> _Quelle_
::::

Sein Nestor, genannt „Pipette“ (Pfeifchen), ist ein Jungspund, der neben der brotlosen Kunst des „automatischen Dichtens“ nach dem Diktum André Bretons, auch die nur wenig einträglichere des Einbrechens betreibt. Zusammen mit drei Kumpanen begibt er sich nächtens in die Gemächer eines abwesenden Grafen und stiehlt dessen Tresor. Doch welch ein Schock, als man daheim das Drum endlich geknackt hat! Er enthält die Leiche eines dubiosen Journalisten, dessen Haupteinnahmequelle Erpressung war.

::::

> _Gezeigte Einträge_
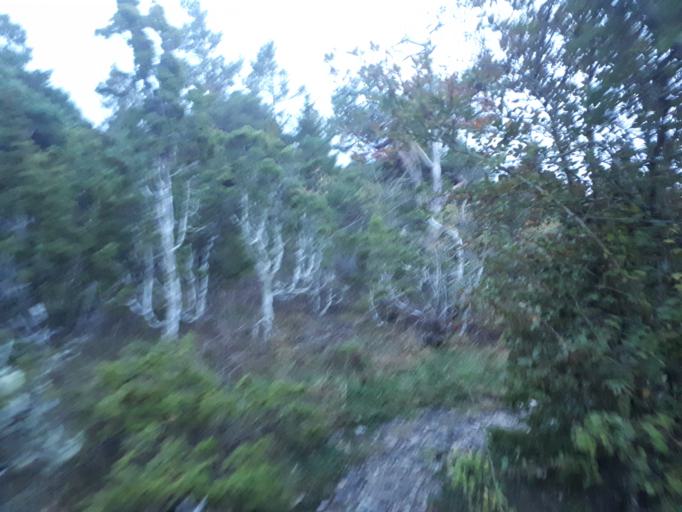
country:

::::

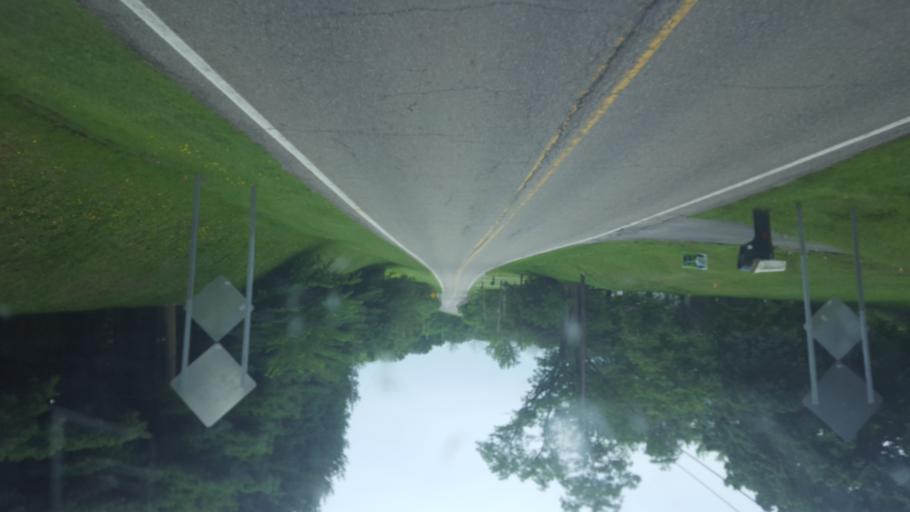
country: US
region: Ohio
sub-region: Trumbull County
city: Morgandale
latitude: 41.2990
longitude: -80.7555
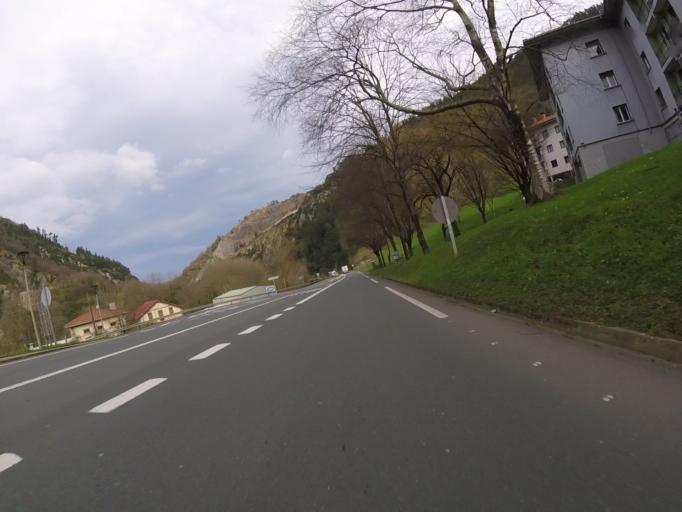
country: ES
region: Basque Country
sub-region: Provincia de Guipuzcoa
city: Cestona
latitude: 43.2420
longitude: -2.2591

::::

> _Aufgaben_
a – Zitiere aus der Quelle die Stelle, die bei „Sein Nestor, genannt“ beginnt und bei „Haupteinnahmequelle Erpressung war.“ endet.
b – Was findet sich laut der Quelle in dem gestohlenen Tresor?

> _Lösungen_
a –
Sein Nestor, genannt „Pipette“ (Pfeifchen), ist ein Jungspund, der neben der brotlosen Kunst des „automatischen Dichtens“ nach dem Diktum André Bretons, auch die nur wenig einträglichere des Einbrechens betreibt. Zusammen mit drei Kumpanen begibt er sich nächtens in die Gemächer eines abwesenden Grafen und stiehlt dessen Tresor. Doch welch ein Schock, als man daheim das Drum endlich geknackt hat! Er enthält die Leiche eines dubiosen Journalisten, dessen Haupteinnahmequelle Erpressung war.

b – Die Leiche eines dubiosen Journalisten, dessen Haupteinnahmequelle Erpressung war.